As published on Blog of Amaury Jr./Splash UOL
A biography always comes with a built-in audience, especially when it involves legends like Britney Spears. The singer’s life has already been followed as a soap opera, a tragedy, a pop spectacle, a legal case, a warning about misogyny, a tabloid obsession, and a symbol of an industry that chews up very young girls and then pretends to be surprised when they suffer. That is why the news that the adaptation of The Woman in Me has gained new momentum in Hollywood feels both inevitable and delicate.
According to Deadline, Liz Meriwether has been chosen to write the screenplay for the biopic based on Britney Spears’ memoir. Universal had already acquired the rights to the book in August 2024, with Marc Platt producing and Jon M. Chu, of Wicked and Crazy Rich Asians, directing. Chu had previously been working on a version of the script himself. Now, with Meriwether, the project gains a name that could make a difference precisely where the story needs it most: in the female gaze on a public woman who is contradictory, brilliant, wounded, and exhaustively narrated by other people.

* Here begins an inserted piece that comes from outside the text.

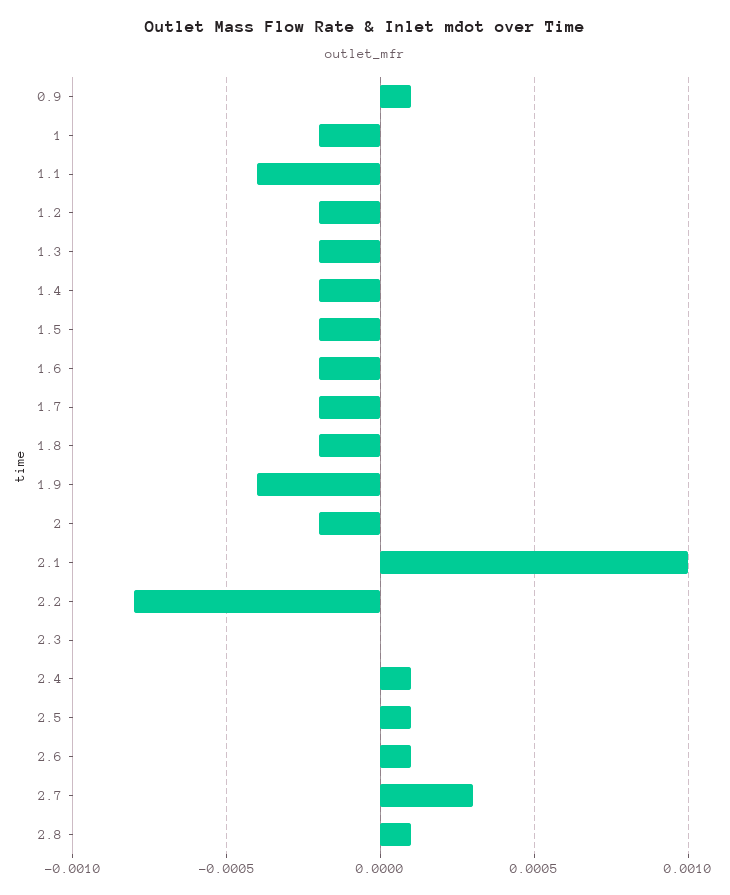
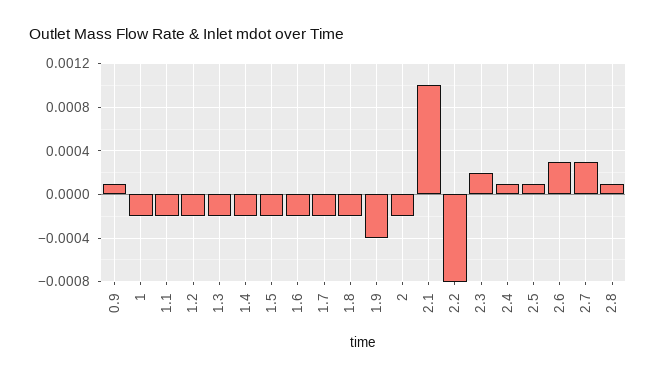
1.1: -0.0004 -> -0.0002
2.3: 0 -> 0.0002
2.6: 0.0001 -> 0.0003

Meriwether is best known for creating New Girl, the series that helped redefine television romantic comedy in the 2010s, and she has also been behind projects such as The Dropout and Dying for Sex, both successful series about real people. In other words, this is not a random choice. She has experience — and major nominations — in turning real women, or emotionally recognizable women, into complex characters without necessarily reducing them to a collection of traumas. In Britney’s case, that is essential.


Because the question is not only who will play Britney Spears. Of course, that will be the immediate curiosity, and probably the loudest one. The internet will cast actresses, compare physical resemblance, debate dancing, voice, charisma, costumes, bangs, the schoolgirl outfit, the red jumpsuit, the snake at the VMAs, and all the visual icons Britney left behind almost by accident. But the more important question is another one: which Britney will this movie choose to tell?
The girl born in McComb and raised in Kentwood, launched into the world as a manufactured promise of innocence? The teenager who became a global phenomenon with “…Baby One More Time”? The woman who sustained a multimillion-dollar machine before she was emotionally old enough to understand its size? The artist who survived marriage, divorce, monitored motherhood, public collapse, press cruelty, and a 13-year conservatorship? Or the Britney of now, legally free, but still trapped by the public interpretation of every gesture?
The Woman in Me was an immediate success. The book sold millions of copies and became one of the strongest releases in Simon & Schuster’s recent history. It is no surprise that Hollywood came running. Britney’s biography has everything the industry understands as “material”: a meteoric rise, unforgettable hits, global fame, public downfall, recognizable villains, a fan movement, a legal battle, and a kind of rebirth. The problem is that the very existence of such a perfect structure already raises a red flag. Britney’s life does not need to become another clean narrative of overcoming adversity, so the public can feel absolved for having taken part in the exploitation.
That is the sensitive point. For years, many people watched, laughed, judged, commented on, and shared images of Britney as if she were a character with no right to privacy. Then, when the #FreeBritney movement gained strength and the conservatorship began to be discussed more seriously, pop culture tried to rewrite its own guilt. Suddenly, everyone seemed to know she had been mistreated. But knowing it later does not erase the consumption that came before.

That is why the biopic will only have real power if it understands that Britney Spears is not just a victim. She is also a defining artist of the turn of the century, a performer of astonishing precision, one of the involuntary architects of the 2000s pop aesthetic, and a woman who, even when she seemed to have no control over her own life, remained at the center of an entire cultural language. Britney was not only “manufactured.” She also manufactured a generation.
Jon M. Chu may be an interesting choice precisely because he understands spectacle. Wicked proved that it knows how to handle scale, music, image, and popular emotion. But Britney’s film cannot rely only on big numbers, music video recreations, and cathartic moments. The temptation of “look how identical it looks” will be enormous. And maybe that is exactly what the project needs to avoid. The public already knows the images. What is missing is the silence between them.
The arrival of Liz Meriwether, then, may be the most promising news so far. Britney does not need a movie that merely organizes her pain into three acts. She needs an adaptation that understands the tragic irony of a woman who spent her entire life being seen and rarely heard. The title of the book, The Woman in Me, already said it: behind the icon, the girl, the male fantasy, the pop product, and the headline, a woman was trying to exist.
Whether that woman will finally reach theaters, streaming, or both is still too early to say. But one thing seems certain: Hollywood has decided that it is Britney Spears’ turn to be told. The hope is that this time, she will not simply be turned into a spectacle all over again.